March 3, 2010

Lawsuit seeks ban on gill nets in state waters

The Karen Beasley Sea Turtle Rescue and Rehabilitation Center last week filed a lawsuit in federal court seeking a ban on gill nets in state waters.

The Topsail Island facility alleges that the North Carolina Marine Fisheries Commission, the state Division of Marine Fisheries, and division director Louis Daniel have violated the federal Endangered Species Act by permitting and licensing gill nets that catch protected sea turtles.

The lawsuit asks the court to prohibit any gill net fishing in state coastal waters “until and unless” the state can show compliance with the Endangered Species Act (ESA).

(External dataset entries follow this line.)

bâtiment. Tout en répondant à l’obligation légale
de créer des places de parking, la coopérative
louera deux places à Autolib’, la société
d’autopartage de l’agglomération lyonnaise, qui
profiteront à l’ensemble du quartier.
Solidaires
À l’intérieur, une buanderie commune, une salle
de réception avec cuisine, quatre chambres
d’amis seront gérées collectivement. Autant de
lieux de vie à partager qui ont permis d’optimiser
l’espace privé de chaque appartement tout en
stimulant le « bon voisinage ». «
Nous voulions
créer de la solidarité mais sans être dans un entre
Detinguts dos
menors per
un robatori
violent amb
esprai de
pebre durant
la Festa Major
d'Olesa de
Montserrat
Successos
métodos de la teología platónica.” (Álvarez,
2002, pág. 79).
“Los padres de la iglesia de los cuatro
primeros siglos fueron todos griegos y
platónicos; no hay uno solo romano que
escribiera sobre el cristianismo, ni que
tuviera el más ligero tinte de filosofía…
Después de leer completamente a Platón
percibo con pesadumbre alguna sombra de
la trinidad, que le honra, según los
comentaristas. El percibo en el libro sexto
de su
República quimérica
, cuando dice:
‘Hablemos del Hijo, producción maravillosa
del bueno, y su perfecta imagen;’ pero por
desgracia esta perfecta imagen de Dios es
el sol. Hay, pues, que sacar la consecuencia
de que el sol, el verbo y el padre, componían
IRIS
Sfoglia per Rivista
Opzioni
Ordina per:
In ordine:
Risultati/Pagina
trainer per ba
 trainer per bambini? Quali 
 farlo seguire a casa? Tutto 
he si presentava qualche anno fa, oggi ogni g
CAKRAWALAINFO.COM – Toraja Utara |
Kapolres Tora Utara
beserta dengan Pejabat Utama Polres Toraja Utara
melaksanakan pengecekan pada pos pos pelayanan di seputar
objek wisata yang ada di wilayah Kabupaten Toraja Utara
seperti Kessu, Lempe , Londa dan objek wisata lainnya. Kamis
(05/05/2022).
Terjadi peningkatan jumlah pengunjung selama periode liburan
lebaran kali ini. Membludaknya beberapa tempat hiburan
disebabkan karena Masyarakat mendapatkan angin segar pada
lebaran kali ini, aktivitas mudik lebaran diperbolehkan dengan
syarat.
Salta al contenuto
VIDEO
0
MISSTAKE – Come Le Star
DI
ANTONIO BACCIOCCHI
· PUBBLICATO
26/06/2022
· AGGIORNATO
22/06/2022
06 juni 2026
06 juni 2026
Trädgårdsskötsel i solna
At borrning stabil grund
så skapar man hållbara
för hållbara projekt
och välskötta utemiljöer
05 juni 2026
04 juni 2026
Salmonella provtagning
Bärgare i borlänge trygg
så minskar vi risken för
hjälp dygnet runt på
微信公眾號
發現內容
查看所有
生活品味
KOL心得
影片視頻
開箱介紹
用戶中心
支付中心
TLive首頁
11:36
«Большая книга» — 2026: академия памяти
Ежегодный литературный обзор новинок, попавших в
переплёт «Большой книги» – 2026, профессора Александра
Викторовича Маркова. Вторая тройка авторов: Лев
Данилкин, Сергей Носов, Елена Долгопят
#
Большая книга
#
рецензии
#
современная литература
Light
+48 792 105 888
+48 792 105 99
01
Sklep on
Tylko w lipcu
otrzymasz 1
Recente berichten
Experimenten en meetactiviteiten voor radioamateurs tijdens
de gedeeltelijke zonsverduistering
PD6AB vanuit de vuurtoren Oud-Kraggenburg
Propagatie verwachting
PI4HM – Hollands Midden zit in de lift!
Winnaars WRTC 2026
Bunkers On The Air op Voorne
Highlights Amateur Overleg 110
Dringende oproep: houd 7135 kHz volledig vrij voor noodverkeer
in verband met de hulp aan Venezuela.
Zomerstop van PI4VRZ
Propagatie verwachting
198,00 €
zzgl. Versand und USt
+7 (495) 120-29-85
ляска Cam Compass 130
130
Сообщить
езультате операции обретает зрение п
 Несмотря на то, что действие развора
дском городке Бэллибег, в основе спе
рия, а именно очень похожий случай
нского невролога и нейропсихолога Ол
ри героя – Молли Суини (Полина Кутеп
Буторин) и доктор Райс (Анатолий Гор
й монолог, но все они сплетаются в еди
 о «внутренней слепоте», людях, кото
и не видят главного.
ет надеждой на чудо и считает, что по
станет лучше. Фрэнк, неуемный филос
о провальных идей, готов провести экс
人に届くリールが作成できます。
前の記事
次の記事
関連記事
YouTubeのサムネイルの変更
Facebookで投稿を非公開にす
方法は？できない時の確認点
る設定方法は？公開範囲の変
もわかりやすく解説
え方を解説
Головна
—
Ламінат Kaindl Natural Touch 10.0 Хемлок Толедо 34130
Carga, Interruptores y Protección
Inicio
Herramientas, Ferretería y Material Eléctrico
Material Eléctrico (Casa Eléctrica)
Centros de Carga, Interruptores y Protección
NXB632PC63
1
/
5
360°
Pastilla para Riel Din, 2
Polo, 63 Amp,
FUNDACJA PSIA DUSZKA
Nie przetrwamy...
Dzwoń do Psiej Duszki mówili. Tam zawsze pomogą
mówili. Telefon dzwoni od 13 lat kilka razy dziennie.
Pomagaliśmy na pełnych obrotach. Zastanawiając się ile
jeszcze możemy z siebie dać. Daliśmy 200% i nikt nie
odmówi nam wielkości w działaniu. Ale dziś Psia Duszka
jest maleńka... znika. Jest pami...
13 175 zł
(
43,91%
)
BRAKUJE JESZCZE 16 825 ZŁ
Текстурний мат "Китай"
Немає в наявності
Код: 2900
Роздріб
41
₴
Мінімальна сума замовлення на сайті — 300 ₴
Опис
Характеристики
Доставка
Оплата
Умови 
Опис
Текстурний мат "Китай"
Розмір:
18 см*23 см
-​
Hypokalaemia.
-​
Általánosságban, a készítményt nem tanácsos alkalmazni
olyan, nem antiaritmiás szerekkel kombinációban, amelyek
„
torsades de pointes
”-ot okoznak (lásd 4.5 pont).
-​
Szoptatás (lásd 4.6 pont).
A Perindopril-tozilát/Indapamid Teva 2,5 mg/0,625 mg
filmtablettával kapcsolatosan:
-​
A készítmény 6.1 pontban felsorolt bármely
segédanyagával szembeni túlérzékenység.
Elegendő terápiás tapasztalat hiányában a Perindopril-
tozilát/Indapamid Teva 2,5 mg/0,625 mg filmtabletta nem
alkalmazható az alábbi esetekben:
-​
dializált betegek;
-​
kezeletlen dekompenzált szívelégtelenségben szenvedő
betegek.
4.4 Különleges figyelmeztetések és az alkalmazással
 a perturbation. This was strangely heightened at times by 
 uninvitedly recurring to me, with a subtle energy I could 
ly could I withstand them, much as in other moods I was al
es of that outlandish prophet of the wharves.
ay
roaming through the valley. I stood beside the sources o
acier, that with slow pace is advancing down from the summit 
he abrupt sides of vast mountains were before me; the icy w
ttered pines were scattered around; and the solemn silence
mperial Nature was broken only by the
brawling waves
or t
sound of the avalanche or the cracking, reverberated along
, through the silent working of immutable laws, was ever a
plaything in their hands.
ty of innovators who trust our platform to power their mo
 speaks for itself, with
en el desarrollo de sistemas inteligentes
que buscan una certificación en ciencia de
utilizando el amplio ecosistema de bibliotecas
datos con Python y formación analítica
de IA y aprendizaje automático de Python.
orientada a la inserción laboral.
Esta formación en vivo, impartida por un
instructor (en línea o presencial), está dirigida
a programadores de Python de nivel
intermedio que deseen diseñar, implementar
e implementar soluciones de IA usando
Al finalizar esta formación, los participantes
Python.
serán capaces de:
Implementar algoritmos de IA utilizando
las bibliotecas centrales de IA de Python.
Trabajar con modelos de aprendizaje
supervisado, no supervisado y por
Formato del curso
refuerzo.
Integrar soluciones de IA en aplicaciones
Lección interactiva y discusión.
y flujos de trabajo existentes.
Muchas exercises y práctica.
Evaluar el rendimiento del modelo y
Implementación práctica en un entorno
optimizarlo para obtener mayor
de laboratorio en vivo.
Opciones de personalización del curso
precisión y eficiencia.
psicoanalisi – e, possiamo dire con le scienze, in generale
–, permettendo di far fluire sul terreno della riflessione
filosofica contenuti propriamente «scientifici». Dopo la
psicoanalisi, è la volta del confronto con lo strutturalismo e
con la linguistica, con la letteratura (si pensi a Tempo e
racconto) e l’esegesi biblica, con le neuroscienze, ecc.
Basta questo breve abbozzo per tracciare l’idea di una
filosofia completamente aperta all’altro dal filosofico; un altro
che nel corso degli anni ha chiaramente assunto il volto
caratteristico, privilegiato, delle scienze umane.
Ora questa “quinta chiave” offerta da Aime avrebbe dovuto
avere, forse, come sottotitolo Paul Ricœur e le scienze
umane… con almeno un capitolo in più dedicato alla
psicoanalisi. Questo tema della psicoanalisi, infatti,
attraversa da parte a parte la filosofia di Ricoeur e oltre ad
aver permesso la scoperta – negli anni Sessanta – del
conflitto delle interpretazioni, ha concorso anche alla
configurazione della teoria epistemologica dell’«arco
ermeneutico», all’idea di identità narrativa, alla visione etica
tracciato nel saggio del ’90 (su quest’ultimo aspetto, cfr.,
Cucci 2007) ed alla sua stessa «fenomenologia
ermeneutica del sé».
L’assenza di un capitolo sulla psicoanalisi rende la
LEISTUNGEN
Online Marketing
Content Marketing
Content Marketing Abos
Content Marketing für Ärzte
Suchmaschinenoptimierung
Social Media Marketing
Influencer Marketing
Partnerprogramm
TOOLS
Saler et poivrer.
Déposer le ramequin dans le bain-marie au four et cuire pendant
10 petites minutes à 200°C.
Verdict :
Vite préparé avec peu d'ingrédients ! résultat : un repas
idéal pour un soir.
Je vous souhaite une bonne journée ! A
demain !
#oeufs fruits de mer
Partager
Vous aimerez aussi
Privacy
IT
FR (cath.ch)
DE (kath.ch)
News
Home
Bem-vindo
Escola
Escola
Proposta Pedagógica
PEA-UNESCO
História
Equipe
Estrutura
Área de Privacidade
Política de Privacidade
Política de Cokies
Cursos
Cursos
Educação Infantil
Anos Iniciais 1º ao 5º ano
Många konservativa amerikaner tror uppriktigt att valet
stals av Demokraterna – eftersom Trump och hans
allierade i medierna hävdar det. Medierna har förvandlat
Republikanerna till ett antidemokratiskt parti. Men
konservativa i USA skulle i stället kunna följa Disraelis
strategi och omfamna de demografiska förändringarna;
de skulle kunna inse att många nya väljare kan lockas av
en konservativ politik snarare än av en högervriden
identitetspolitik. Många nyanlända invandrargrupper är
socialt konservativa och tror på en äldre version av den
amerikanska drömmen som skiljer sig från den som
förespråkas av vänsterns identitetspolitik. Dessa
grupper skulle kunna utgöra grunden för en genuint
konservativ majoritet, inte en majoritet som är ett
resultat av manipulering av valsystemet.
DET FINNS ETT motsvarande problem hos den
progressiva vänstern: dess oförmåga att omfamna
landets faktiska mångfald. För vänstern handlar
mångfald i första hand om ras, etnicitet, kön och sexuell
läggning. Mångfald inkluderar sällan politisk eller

Coastal waters include the Atlantic Ocean out to three miles, the sounds, and portions of estuarine waters. 

“I’m strictly a gill netter, so this would put me out of business completely,” said Frisco commercial fisherman Bill Van Druten, who fishes out of Hatteras village on his boat, Net Results.

And he said the ban would affect every commercial fisherman in Hatteras because almost all use gill nets during certain fishing seasons or use bait caught in gill nets.

The lawsuit was filed in North Carolina’s Eastern District Court and assigned to Judge Terrence Boyle, a name familiar on the Outer Banks.  Boyle presided in the lawsuit by environmental groups over off-road vehicle use on the Cape Hatteras National Seashore and signed off on the consent decree that has governed public access to the beaches since 2008.  The Defenders of Wildlife and the National Audubon Society were represented by the Southern Environmental Law Center in the complaint against the National Park Service.

The Duke Environmental Law and Policy Clinic represents the Beasley Center in the suit over gill nets.  The complaint was submitted by two students and by Michelle Nowlin, supervising attorney for the clinic.  Prior to joining the Duke faculty in June 2008, Nowlin worked at the Southern Environmental Law Center in Chapel Hill for 13 years.

“Almost every Atlantic state with significant sea turtle populations has banned or severely restricted these nets in areas where sea turtles nest and forage, proving that commercial fishing can prosper without this harmful technology,” Nowlin said in a press release.

But Van Druten, who fishes in Pamlico Sound and in ocean waters managed by the state, said he and many other Hatteras fishermen won’t have options.

“I don’t have federal fishing permits, and even if I did, none of those fisheries are year-round,” he explained. He said most federal permits are no longer issued by the government, but must be bought from a fisherman leaving the fishery and can be expensive.

Many of the boats used for gill netting are small boats or skiffs, not built for steaming three miles or more out into the Atlantic Ocean to fish in federal waters.  

Fishermen said that if the controversy that erupted last summer over proposed pound net locations was any indication, switching from gill nets to pound nets was likely to create more user conflict issues with the kiteboarding community.

They also said the market for blue crabs dries up by June, if not earlier, eliminating crab potting as a substitute fishery. 

National Marine Fisheries Service (NMFS) put the state on notice in July that it was not in compliance with the ESA after observing the incidental capture of turtles in flounder nets in the Core Sound area.  All five species of turtles – green, loggerhead, leatherback, Kemp’s ridley, and hawksbill – found in North Carolina are listed as either threatened or endangered.

Without an ESA Section 10 Permit, any capture of turtles in fishing nets is illegal, even if the turtles are released alive and unharmed.  The permit allows restricted fishing unless the number of allowed interactions for any species is reached.

North Carolina has had a Section 10 Permit for a large swath of Pamlico Sound since 2000, but other state waters are not covered.

Van Druten said the prospect that his fishing business could be shut down is all the more confounding because he doesn’t catch turtles in the small mesh gill net he uses for species such as Spanish mackerel.  

Records from the NMFS observer program show that observers accompanied him on 51 fishing trips where he made 287 hauls and no turtles were captured in his nets.

The state is working on a response to the Beasley Center lawsuit that should be filed in the court by the middle of March.